One of the men I took with me on one of these trips was Sherman Bell, the
former Deputy Marshal of Cripple Creek, and Wells-Fargo Express rider. In
coming home with his load, through a blinding storm, he slipped and opened the
old rupture. The agony was very great and one of his comrades took his load.
He himself, sometimes walking, and sometimes crawling, got back to camp, where
Dr. Church fixed him up with a spike bandage, but informed him that he would
have to be sent back to the States when an ambulance came along. The
ambulance did not come until the next day, which was the day before we marched
to San Juan. It arrived after nightfall, and as soon as Bell heard it coming,
he crawled out of the hospital tent into the jungle, where he lay all night;
and the ambulance went off without him. The men shielded him just as
school-boys would shield a companion, carrying his gun, belt, and bedding;
while Bell kept out of sight until the column started, and then staggered
along behind it. I found him the morning of the San Juan fight. He told me
that he wanted to die fighting, if die he must, and I hadn't the heart to send
him back. He did splendid service that day, and afterward in the trenches,
and though the rupture opened twice again, and on each occasion he was within
a hair's breadth of death, he escaped, and came back with us to the United
States.
The army was camped along the valley, ahead of and behind us, our
outposts being established on either side.
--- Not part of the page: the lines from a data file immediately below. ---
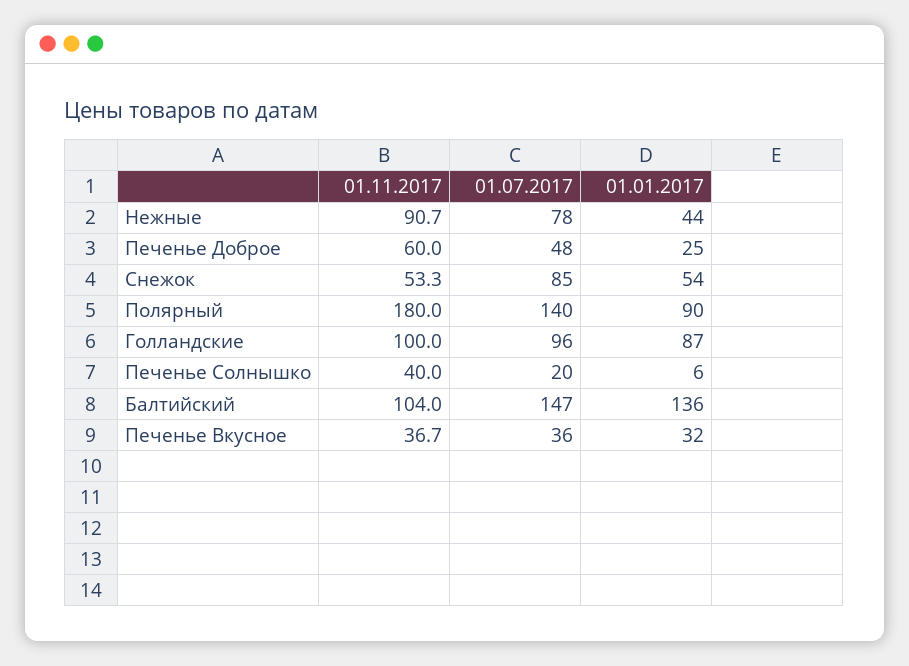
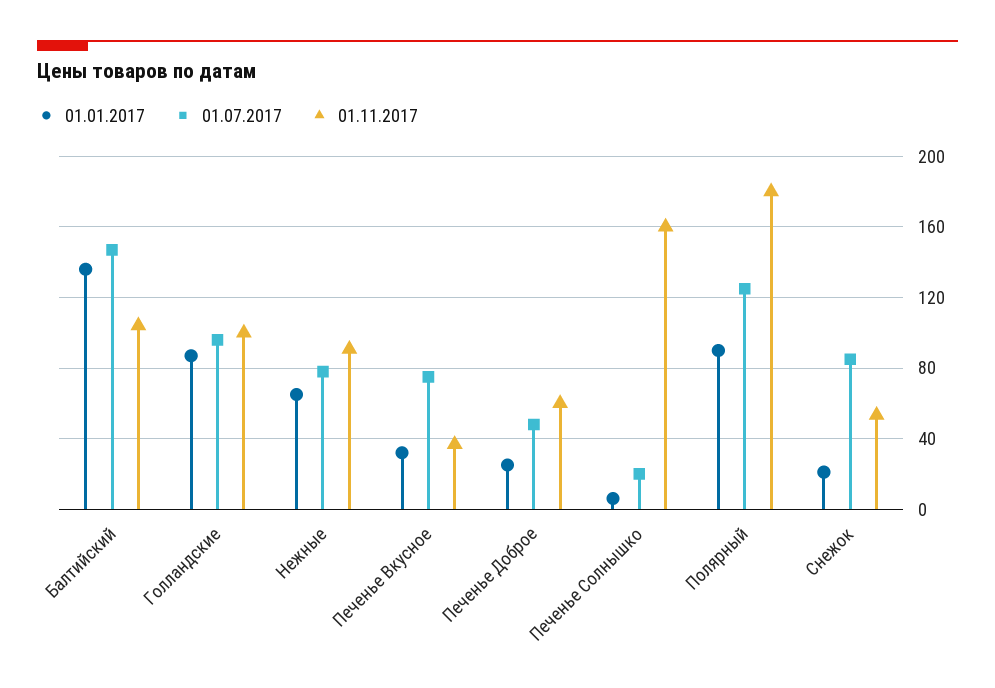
  {
    "01.11.2017": {
      "Нежные": 90.7,
      "Печенье Доброе": 60,
      "Снежок": 53.3,
      "Полярный": 180,
      "Голландские": 100,
-     "Печенье Солнышко": 40,
+     "Печенье Солнышко": 160,
      "Балтийский": 104,
      "Печенье Вкусное": 36.7
    },
    "01.07.2017": {
      "Нежные": 78,
      "Печенье Доброе": 48,
      "Снежок": 85,
-     "Полярный": 140,
+     "Полярный": 125,
      "Голландские": 96,
      "Печенье Солнышко": 20,
      "Балтийский": 147,
-     "Печенье Вкусное": 36
+     "Печенье Вкусное": 75
    },
    "01.01.2017": {
-     "Нежные": 44,
+     "Нежные": 65,
      "Печенье Доброе": 25,
-     "Снежок": 54,
+     "Снежок": 20,
      "Полярный": 90,
      "Голландские": 87,
      "Печенье Солнышко": 6,
      "Балтийский": 136,
      "Печенье Вкусное": 32
    }
  }

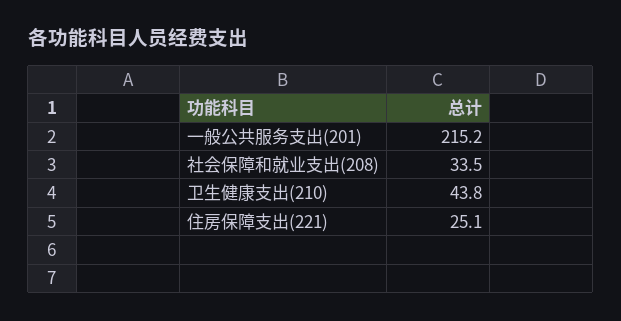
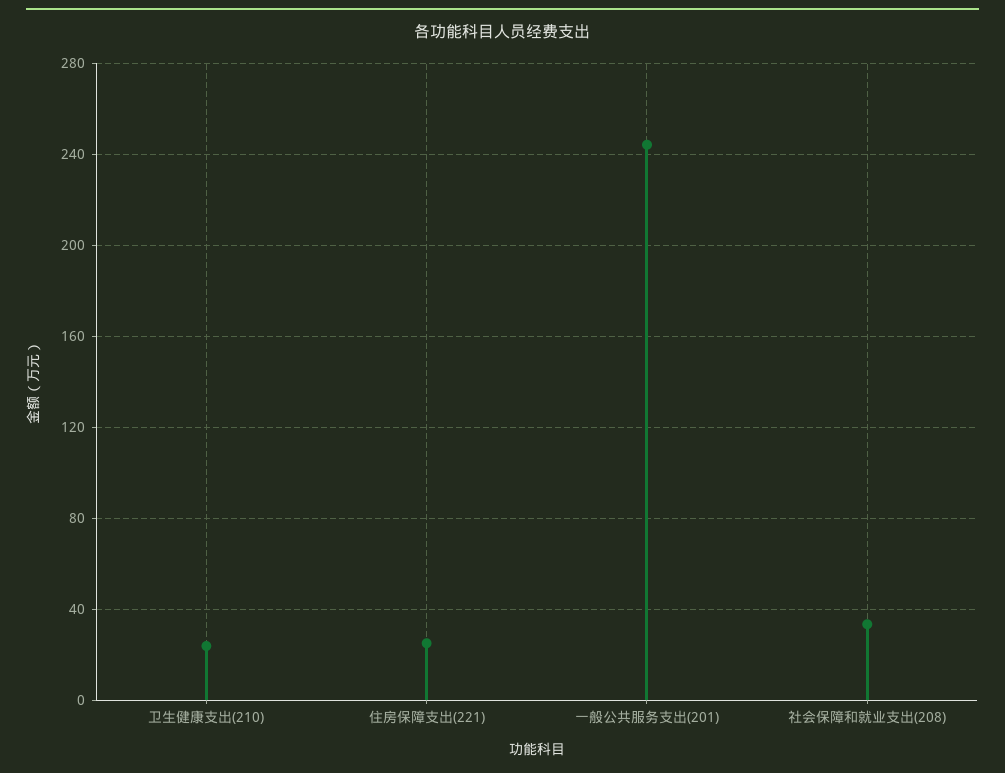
  {
-   "一般公共服务支出(201)": 215.2,
+   "一般公共服务支出(201)": 245,
    "社会保障和就业支出(208)": 33.5,
-   "卫生健康支出(210)": 43.8,
+   "卫生健康支出(210)": 25,
    "住房保障支出(221)": 25.1
  }

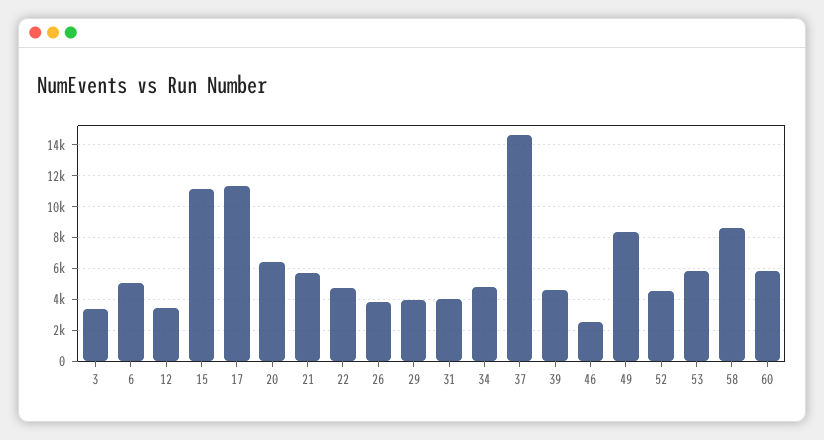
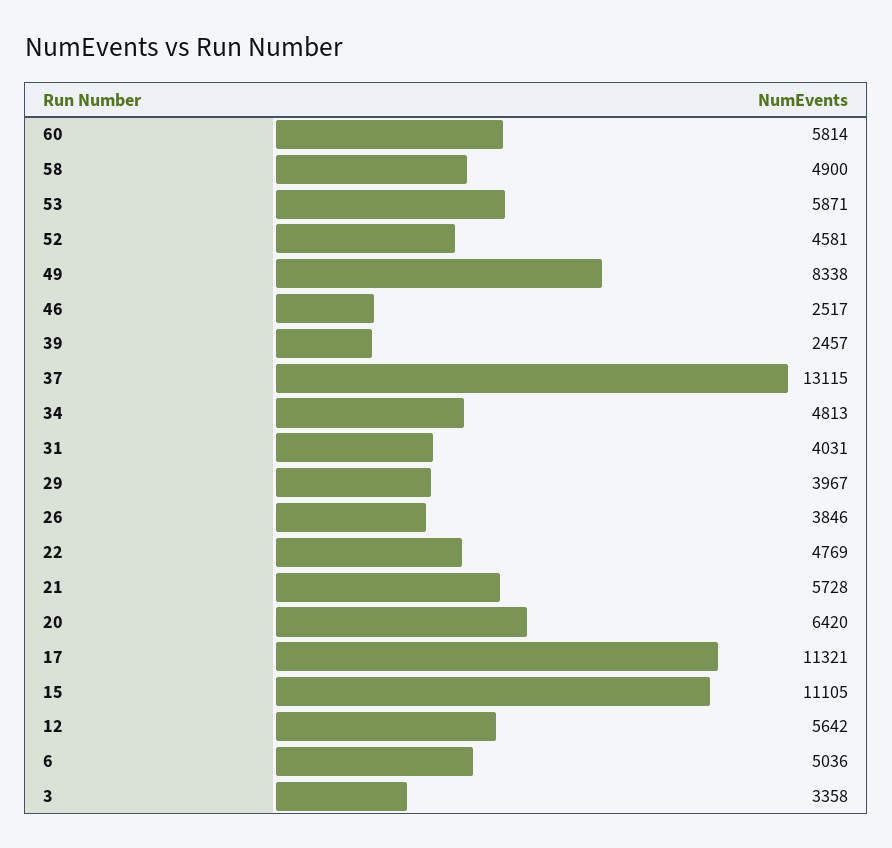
  {
    "3": 3358,
    "6": 5036,
-   "12": 3500,
+   "12": 5642,
    "15": 11105,
    "17": 11321,
    "20": 6420,
    "21": 5728,
    "22": 4769,
    "26": 3846,
    "29": 3967,
    "31": 4031,
    "34": 4813,
-   "37": 14500,
+   "37": 13115,
-   "39": 4500,
+   "39": 2457,
    "46": 2517,
    "49": 8338,
    "52": 4581,
    "53": 5871,
-   "58": 8500,
+   "58": 4900,
    "60": 5814
  }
From the generals to the privates
all were eager to march against Santiago. At daybreak, when the tall palms
began po show dimly through the rising mist, the scream of the cavalry
trumpets tore the tropic dawn; and in the evening, as the bands of regiment
after regiment played the "Star-Spangled Banner," all, officers and men alike,
stood with heads uncovered, wherever they were, until the last strains of the
anthem died away in the hot sunset air.